● Texto
>>>>

En el centro del estadio, rodeada de miles de fans, una mujer con trenzas platino marca el pulso de uno de los espectáculos musicales más impactantes del momento. Se llama Yudania Gómez Heredia, tiene 31 años, es cubana, y es la directora de la orquesta que acompaña a Rosalía en su Lux Tour.
Pero su historia, recogida recientemente en una entrevista del periódico español El País, va mucho más allá de la batuta: es la historia de una mujer que ha aprendido a dejarse poseer por la música.
Yudania Gómez Heredia: la directora detrás de la orquesta de Rosalía
Cuando Yudi dirige, no solo marca el tempo. Su cuerpo entero se convierte en instrumento. Sus hombros y caderas se mueven como si siguieran toques de batá, sus trenzas coletean desafiando la gravedad, y su sonrisa no se apaga en ningún momento del concierto. Desde el arranque de la gira en Lyon, el público empezó a preguntarse quién era «esa reina negra con trenzas» que presidía a los músicos de la Heritage Orchestra, colocados en forma de cruz entre la multitud.
La oportunidad de dirigir la orquesta de Rosalía llegó después de que un vídeo suyo analizando Berghain se volviera viral en Instagram. Un milagro, en sus palabras, que ni ella misma había imaginado.
«Se te montó un santo»: cómo se siente Yudi al interpretar música
Aunque se especializa en música sacra y pasa largas horas tocando el órgano en iglesias de media Europa, Yudania no se considera religiosa. Pero sí cree que hay algo más allá. Y ese algo aparece, sobre todo, cuando interpreta música.
«Hay sonoridades, hay momentos climáticos en una obra que te ponen la piel de gallina», cuenta a El País. Y es entonces cuando llega la experiencia que en Cuba tiene nombre propio: se te montó un santo. «Es como si estuvieras poseída, y así tocas, y así bailas, y así cantas, y así haces todo».
Esa posesión ritual, ese trance, es lo que el público del Lux Tour ve en ella cada noche. Cuando la música transiciona a una remezcla de Sweet Dreams de Eurythmics, Yudi entra literalmente en trance. Todos los ojos del estadio se clavan en ella, porque lo que ocurre en su cuerpo no se puede fingir: es espiritualidad encarnada.

<<<<

● Lista de tareas
- a) En el texto sobre Yudania Gómez Heredia, localiza la cita que termina con «y así haces todo». Enumera todas las formas verbales que van inmediatamente después de «así» en esa cita.
- b) Responde según el texto sobre Yudania Gómez Heredia:
(i) ¿Qué edad tiene Yudania Gómez Heredia?
(ii) ¿En qué ciudad arrancó la gira?
(iii) ¿En qué red social se volvió viral su vídeo analizando Berghain?

● Extractos del listado
>>>>

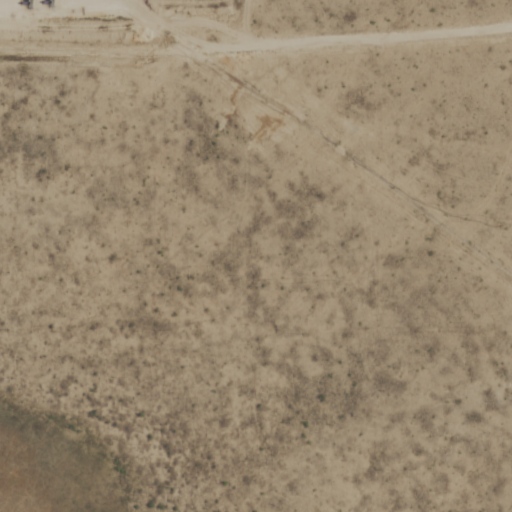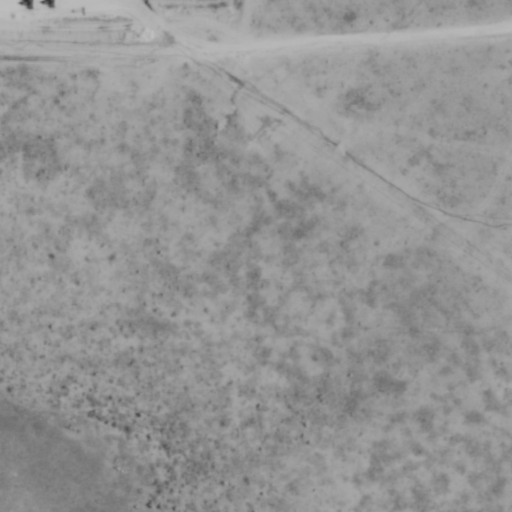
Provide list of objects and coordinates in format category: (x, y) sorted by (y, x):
road: (316, 40)
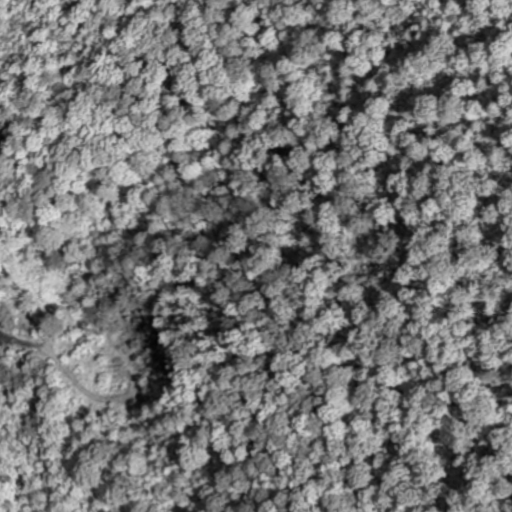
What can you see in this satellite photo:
building: (295, 238)
road: (16, 340)
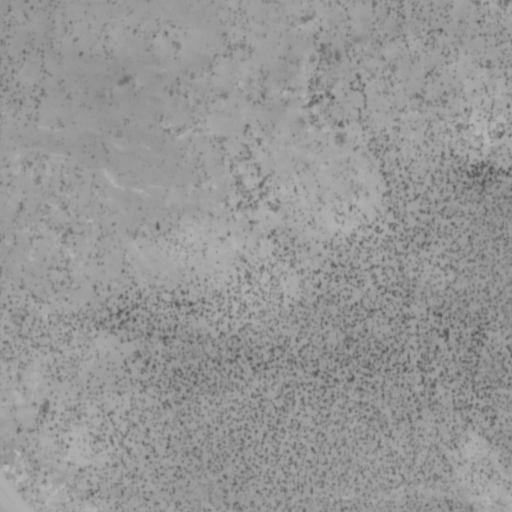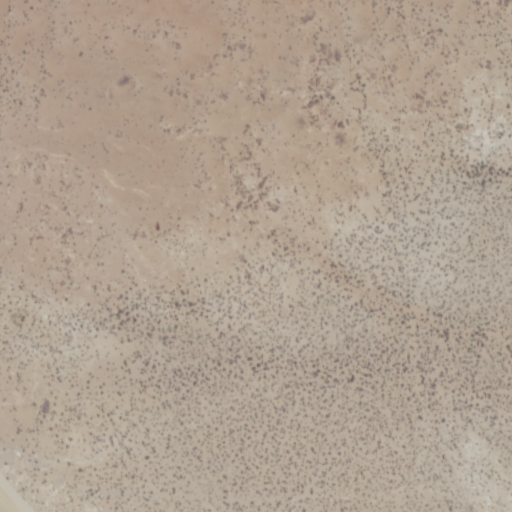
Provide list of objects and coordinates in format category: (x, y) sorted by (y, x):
road: (2, 493)
road: (9, 499)
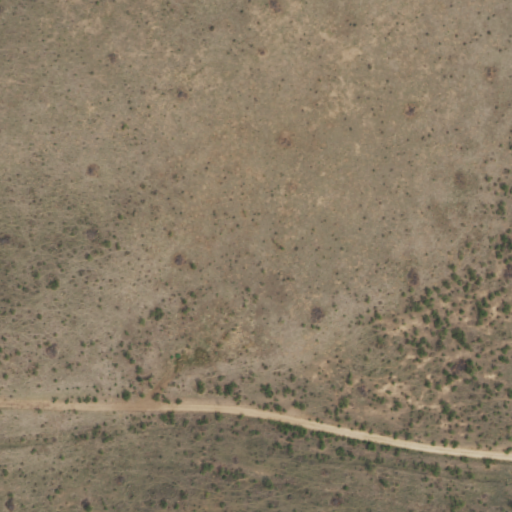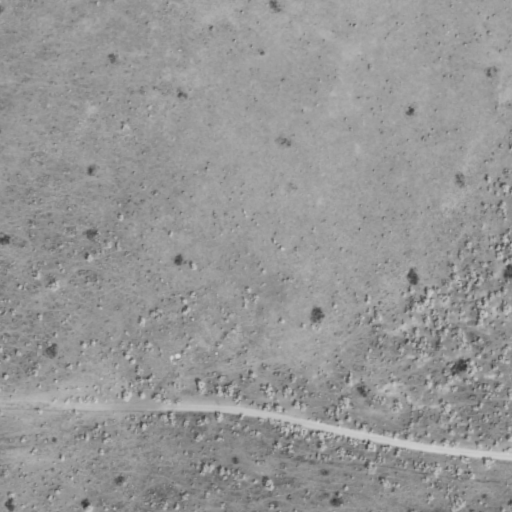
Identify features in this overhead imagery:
road: (255, 436)
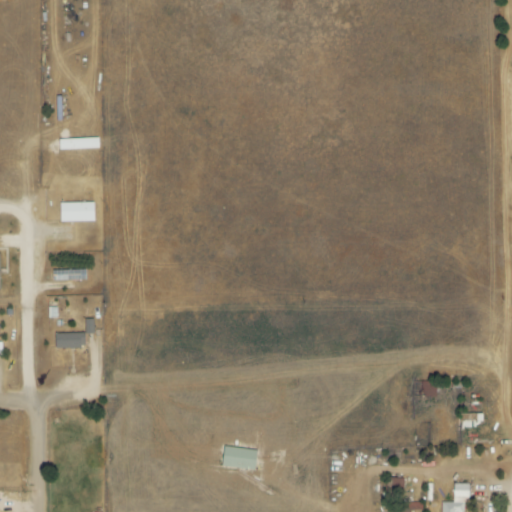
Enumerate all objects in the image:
building: (75, 212)
building: (68, 275)
road: (27, 297)
building: (88, 327)
building: (68, 341)
road: (74, 392)
road: (42, 457)
building: (397, 483)
road: (496, 494)
building: (456, 499)
building: (409, 506)
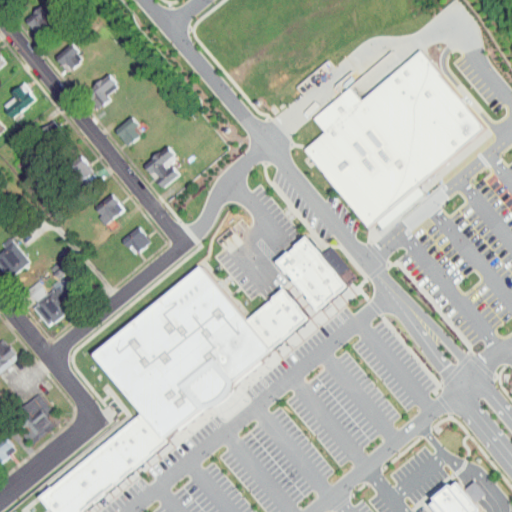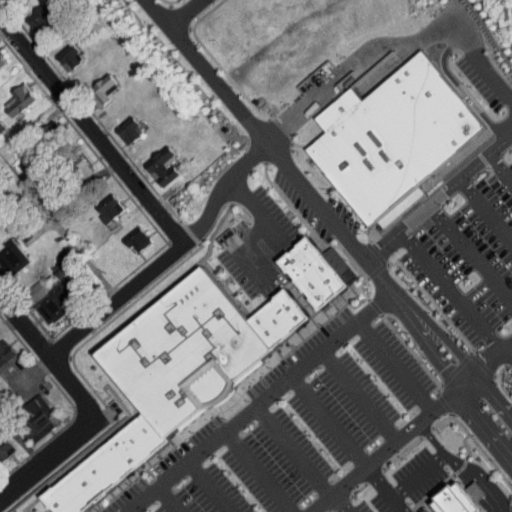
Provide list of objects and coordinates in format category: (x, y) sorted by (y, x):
building: (32, 12)
road: (185, 12)
road: (393, 43)
building: (59, 51)
building: (94, 81)
building: (10, 93)
building: (119, 125)
road: (91, 130)
building: (383, 132)
building: (394, 139)
road: (266, 144)
building: (152, 160)
building: (71, 162)
road: (501, 168)
road: (219, 191)
road: (437, 200)
building: (99, 202)
road: (487, 209)
road: (255, 210)
building: (126, 234)
road: (236, 248)
road: (76, 249)
building: (6, 251)
road: (471, 256)
building: (313, 272)
road: (451, 291)
building: (43, 300)
road: (116, 300)
building: (279, 318)
road: (425, 335)
building: (2, 350)
building: (185, 350)
road: (509, 351)
road: (51, 354)
building: (188, 355)
road: (392, 364)
road: (34, 369)
road: (355, 395)
road: (492, 398)
road: (256, 400)
building: (25, 412)
road: (327, 419)
road: (484, 425)
road: (411, 427)
road: (429, 438)
building: (2, 442)
road: (291, 449)
road: (50, 457)
building: (109, 466)
road: (255, 471)
road: (417, 474)
road: (480, 474)
road: (209, 486)
building: (447, 497)
road: (168, 499)
building: (456, 499)
road: (376, 500)
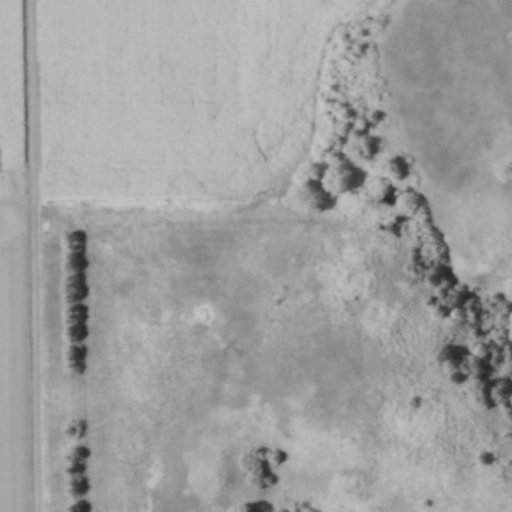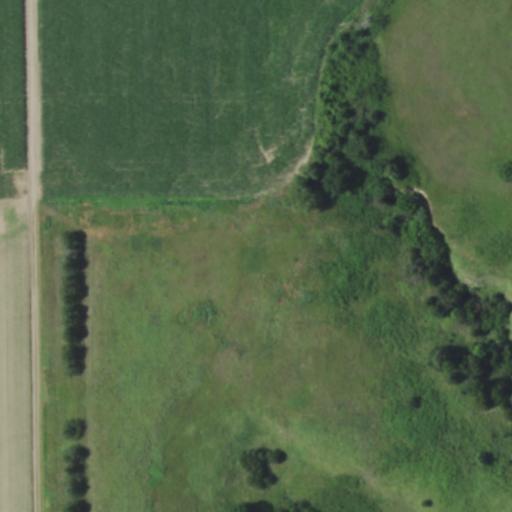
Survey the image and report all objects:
crop: (180, 94)
crop: (11, 100)
road: (36, 255)
park: (266, 358)
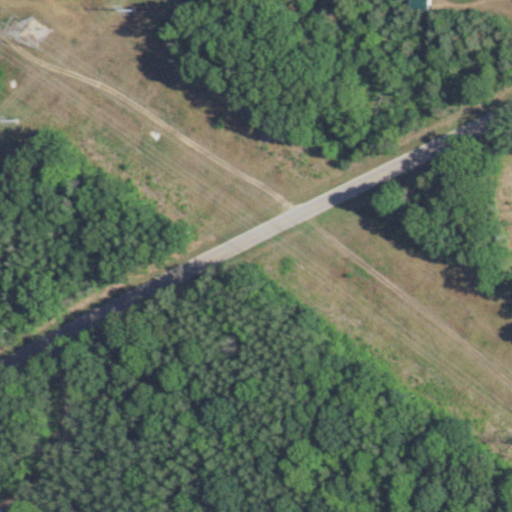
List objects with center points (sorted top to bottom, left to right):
power tower: (118, 4)
power tower: (37, 26)
road: (255, 236)
road: (70, 416)
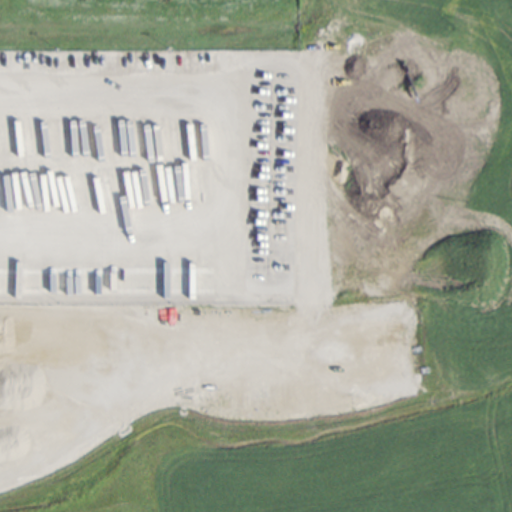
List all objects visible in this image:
road: (230, 161)
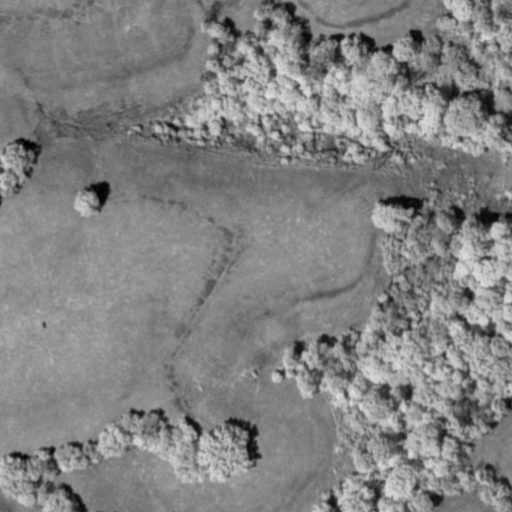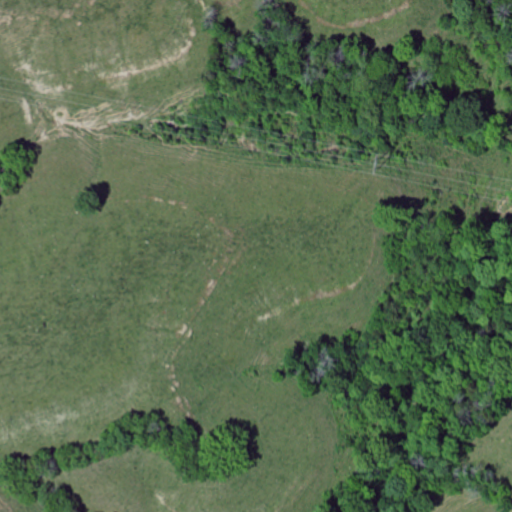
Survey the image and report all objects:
power tower: (376, 157)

<<<<

● Respuestas del ejercicio
- a) tocas, bailas, cantas, haces

- b)
(i) 31 años.
(ii) En Lyon.
(iii) En Instagram.